Крупные торговые города и маленькие республики породили институт кондотьеров. Это было дорогое, но крайне ограниченное в своих размерах войско. Еще ничтожнее следует расценивать интенсивность его усилий. Здесь не могло быть и речи о высшей степени напряжения и энергии, и дело большей частью сводилось лишь к притворной борьбе. Словом, ненависть и вражда уже не побуждали государство к непосредственной деятельности, а война обратилась в торговое предприятие; она утратила большую часть связанного с ней риска, что изменило ее природу, а потому все выводы, которые можно сделать из ее природы, не отвечали условиям борьбы кондотьеров.
Ленная система постепенно сплотилась в определенные территориальные государственные образования; государственная связь стала теснее, личные обязательства превратились в материальные, последние большей частью были заменены денежным налогом, а на смену ленных ополчений явились наемные войска. Кондотьеры представляли переходную ступень; услугами их в течение некоторого времени пользовались и большие государства; однако вскоре наемники превратились в постоянное войско на жаловании, и вооруженные силы государств стали наконец армией, базировавшейся на средствах казны.
Вполне естественно, что медленное приближение к этой цели обусловливало многообразное переплетение всех этих трех видов вооруженной силы. Под начальством Генриха IV мы встречаем ленников, кондотьеров и постоянное войско. Кондотьеры продолжают встречаться до Тридцатилетней войны включительно, слабые следы их можно найти даже в XVIII столетии.
Насколько своеобразны были вооруженные силы этих различных эпох, настолько же оригинальным был строй и облик европейских государств. В сущности, эта часть света распалась на множество мелких государств, отчасти представлявших крайне беспокойные республики, отчасти – небольшие и неустойчивые монархии с крайне ограниченной правительственной властью. Такое государство нельзя было рассматривать как нечто целое; оно являлось лишь конгломератом слабо связанных между собою сил. Точно так же такое государство нельзя мыслить как единый разум, действующий по простейшим законам логики.

### Исходные данные
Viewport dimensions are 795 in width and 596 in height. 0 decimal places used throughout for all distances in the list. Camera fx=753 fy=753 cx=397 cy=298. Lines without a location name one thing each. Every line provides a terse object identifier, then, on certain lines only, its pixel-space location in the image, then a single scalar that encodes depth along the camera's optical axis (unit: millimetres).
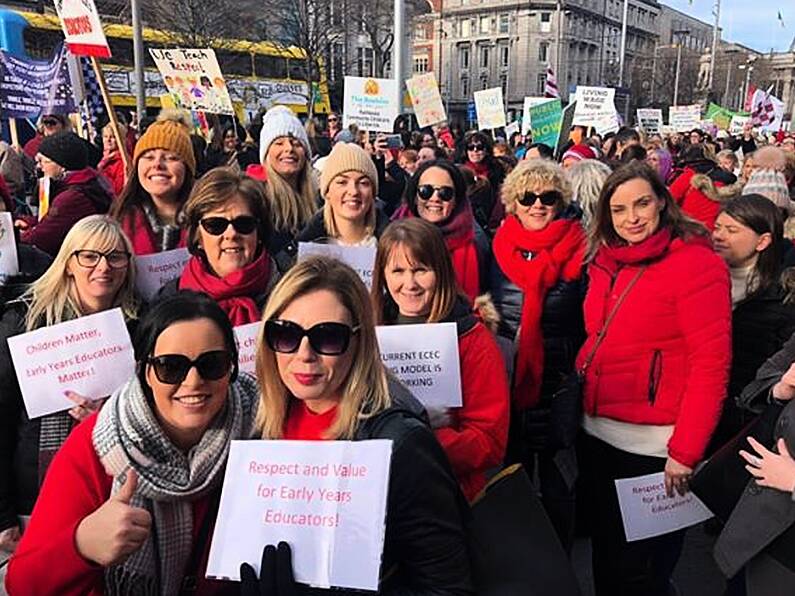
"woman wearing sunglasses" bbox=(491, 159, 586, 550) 3398
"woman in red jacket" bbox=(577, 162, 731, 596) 2717
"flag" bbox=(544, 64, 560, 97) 14742
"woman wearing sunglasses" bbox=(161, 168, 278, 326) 2980
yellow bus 24531
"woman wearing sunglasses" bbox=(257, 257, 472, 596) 1747
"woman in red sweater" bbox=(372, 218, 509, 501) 2477
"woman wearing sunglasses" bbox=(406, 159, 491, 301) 3727
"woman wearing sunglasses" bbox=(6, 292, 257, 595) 1795
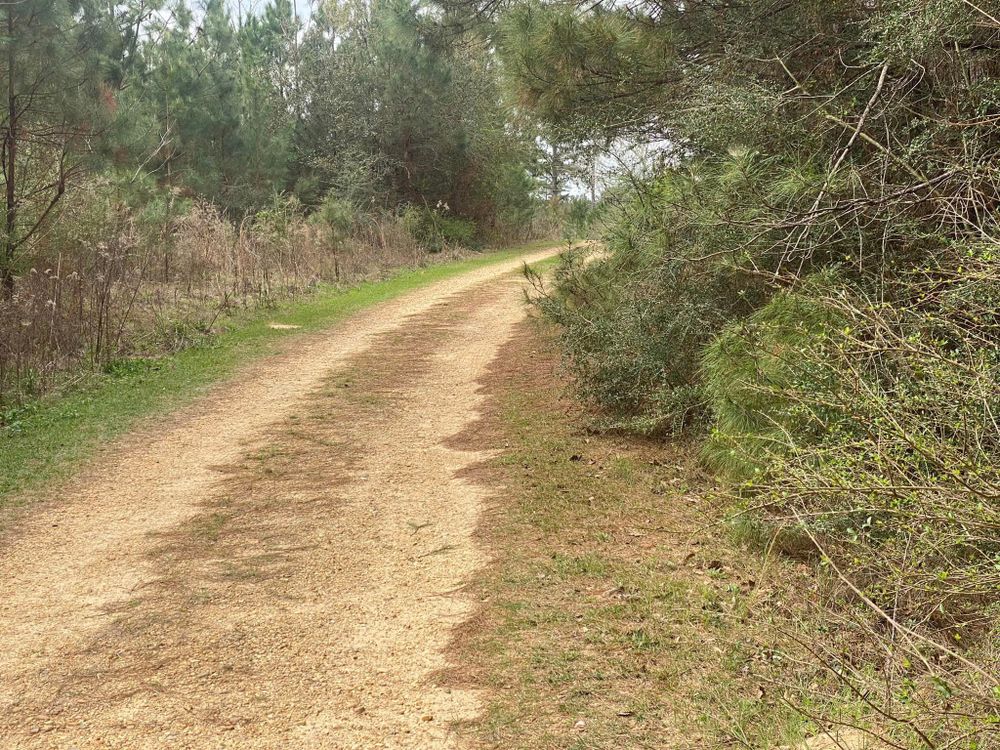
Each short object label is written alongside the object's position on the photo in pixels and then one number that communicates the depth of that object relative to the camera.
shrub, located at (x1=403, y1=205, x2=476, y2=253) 25.01
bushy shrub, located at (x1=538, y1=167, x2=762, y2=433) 6.61
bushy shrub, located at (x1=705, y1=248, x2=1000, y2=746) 2.84
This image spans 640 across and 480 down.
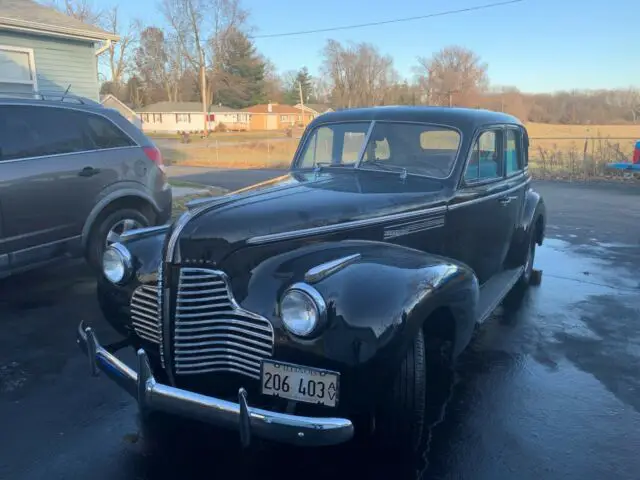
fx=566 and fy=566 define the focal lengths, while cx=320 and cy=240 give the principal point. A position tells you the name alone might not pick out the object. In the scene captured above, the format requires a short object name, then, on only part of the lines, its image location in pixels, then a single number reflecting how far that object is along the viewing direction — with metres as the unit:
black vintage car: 2.52
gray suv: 5.30
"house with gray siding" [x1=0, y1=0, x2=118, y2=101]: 12.10
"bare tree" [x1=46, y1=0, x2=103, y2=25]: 49.65
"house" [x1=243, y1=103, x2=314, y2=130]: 76.38
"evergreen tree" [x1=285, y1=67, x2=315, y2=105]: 93.50
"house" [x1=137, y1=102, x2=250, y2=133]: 69.76
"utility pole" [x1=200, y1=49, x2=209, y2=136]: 51.40
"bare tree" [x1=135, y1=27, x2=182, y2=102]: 63.94
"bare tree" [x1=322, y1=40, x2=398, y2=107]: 70.06
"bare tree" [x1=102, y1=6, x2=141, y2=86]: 62.73
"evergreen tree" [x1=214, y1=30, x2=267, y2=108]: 66.06
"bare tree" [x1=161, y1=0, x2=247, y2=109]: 57.06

### Что сделать
**A)** Выведите из отрывка о кондотьерах без изменений участок от слов «Крупные торговые города» до слов «условиям борьбы кондотьеров.» включительно.
**B)** Ответьте кратко по отрывку о кондотьерах:
(i) Что породило институт кондотьеров?
(ii) Чем большей частью были заменены материальные обязательства?
(iii) Под чьим начальством встречаются ленники, кондотьеры и постоянное войско?

### Ответы
**A)**
Крупные торговые города и маленькие республики породили институт кондотьеров. Это было дорогое, но крайне ограниченное в своих размерах войско. Еще ничтожнее следует расценивать интенсивность его усилий. Здесь не могло быть и речи о высшей степени напряжения и энергии, и дело большей частью сводилось лишь к притворной борьбе. Словом, ненависть и вражда уже не побуждали государство к непосредственной деятельности, а война обратилась в торговое предприятие; она утратила большую часть связанного с ней риска, что изменило ее природу, а потому все выводы, которые можно сделать из ее природы, не отвечали условиям борьбы кондотьеров.

**B)**
(i) Крупные торговые города и маленькие республики.
(ii) Денежным налогом.
(iii) Под начальством Генриха IV.